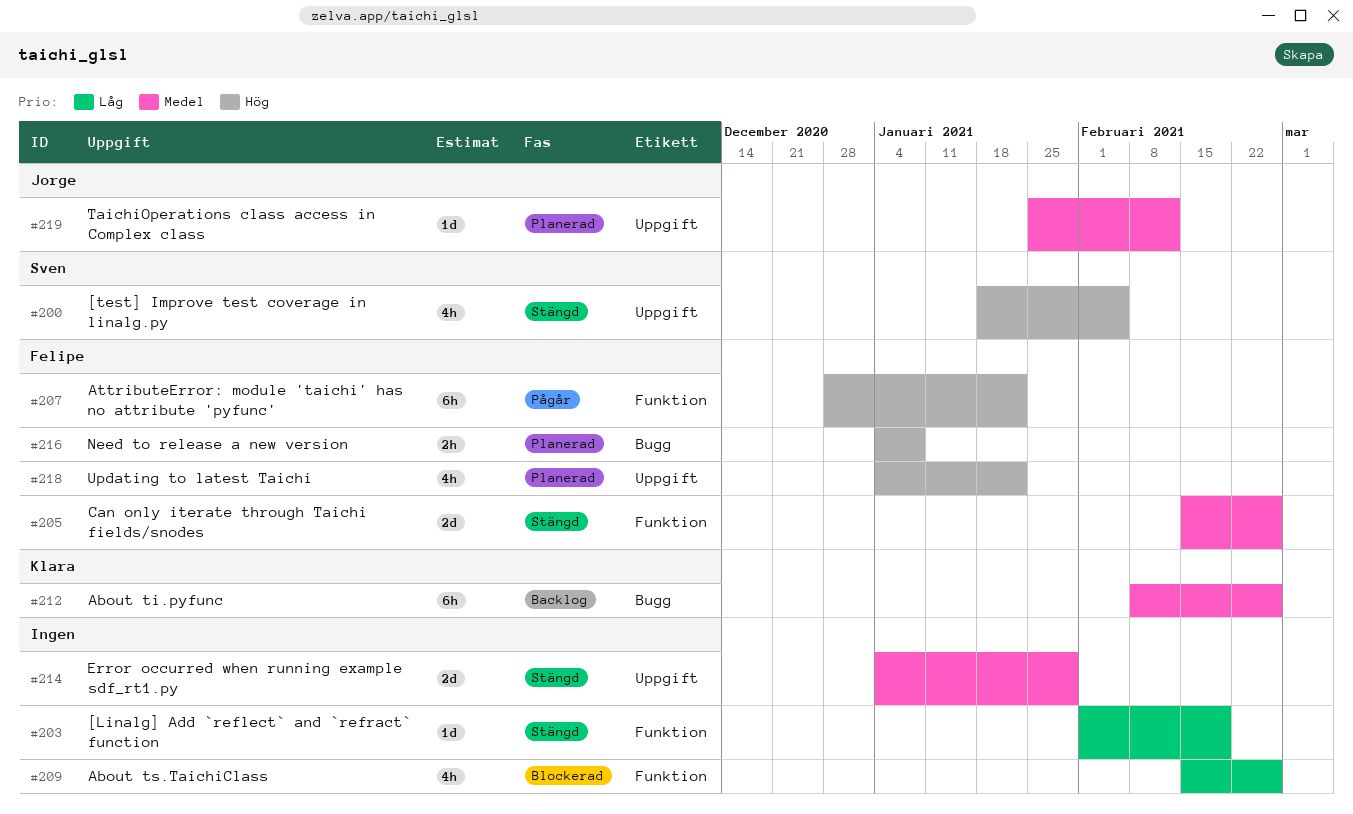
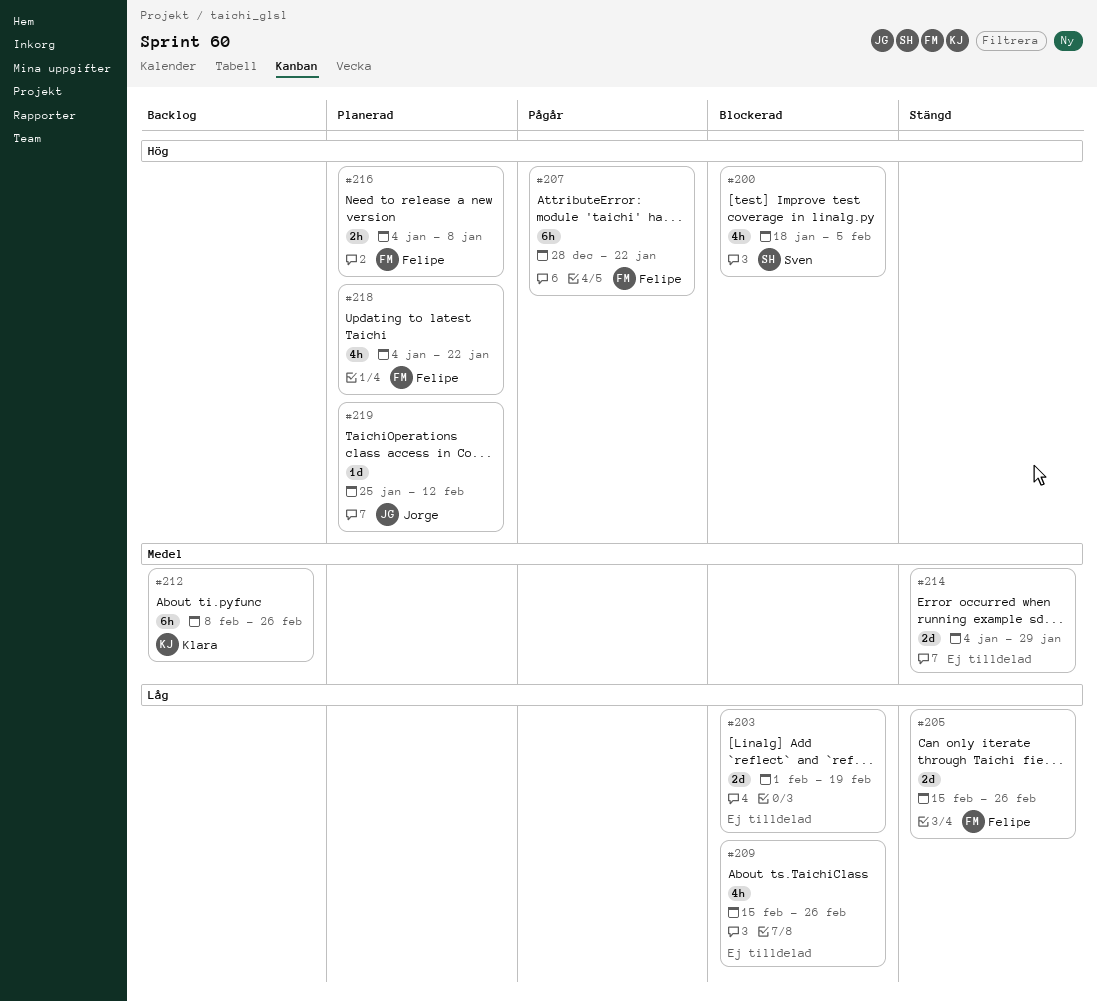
#200, status: Stängd -> Blockerad
#203, status: Stängd -> Blockerad
#203, estimate: 1d -> 2d
#205, priority: Medel -> Låg
#219, priority: Medel -> Hög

Problem requirements ▸ Please return every line of the material above that includes "Medel".

Response ▸
#205, priority: Medel -> Låg
#219, priority: Medel -> Hög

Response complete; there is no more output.